After cleanup, the query vector is the most similar with the 'peso' object in the vocabularly, correctly answering the question.  

Note, however, that the similarity is not perfectly equal to 1.  This is due to the scale factors applied to the composite vectors 'canada' and 'mexico', to ensure they remain unit vectors, and due to cross talk. Crosstalk is a symptom of the fact that we are binding and unbinding bundles of vector symbols to produce the resultant query vector. The constituent vectors are not perfectly orthogonal (i.e., having a dot product of zero) and as such the terms in the bundle interact when we measure similarity between them.

In [None]:
# @title Submit your feedback
content_review(f"{feedback_prefix}_dollar_of_mexico")

---
# The Big Picture

*Estimated timing of tutorial: 45 minutes*

In this tutorial, we observed three scenarios where we used the basic operations to solve different analogies and engage in structured learning.

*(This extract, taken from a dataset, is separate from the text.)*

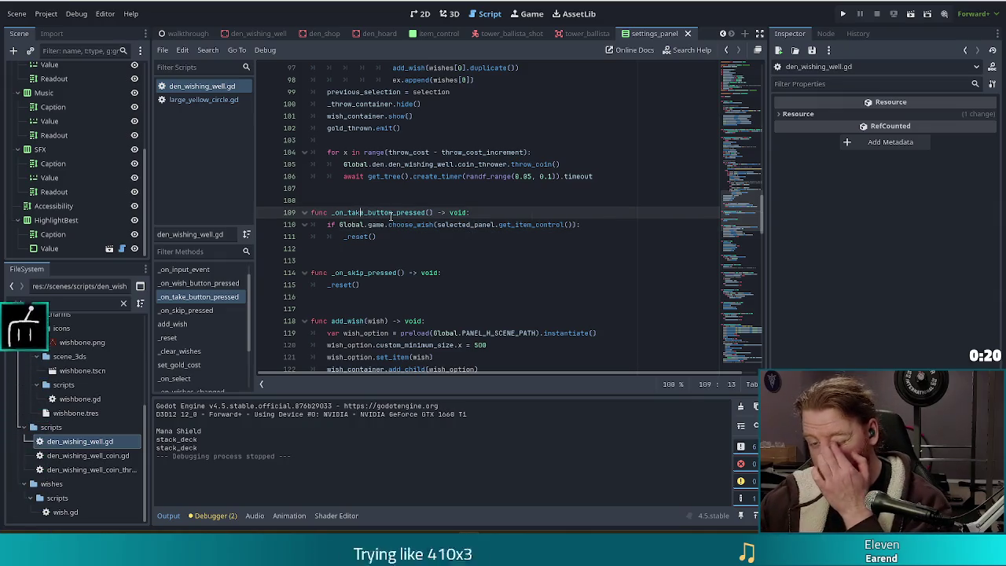
click(381, 213)
click(361, 212)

Those of you familiar with word embeddings from Natural Language Processing (NLP) might already be familiar with the idea of interpretable semantics on vector representations. This bonus tutorial helps to show how this can be accomplished in a different way. The ability to recreate different phenomena in different paradigms often gives us a great way to compare and contrast model mechanisms and we hope that this bonus tutorial has given you a curiosity to dive a bit deeper and start experimenting further with what you can accomplish using these great open-source tools!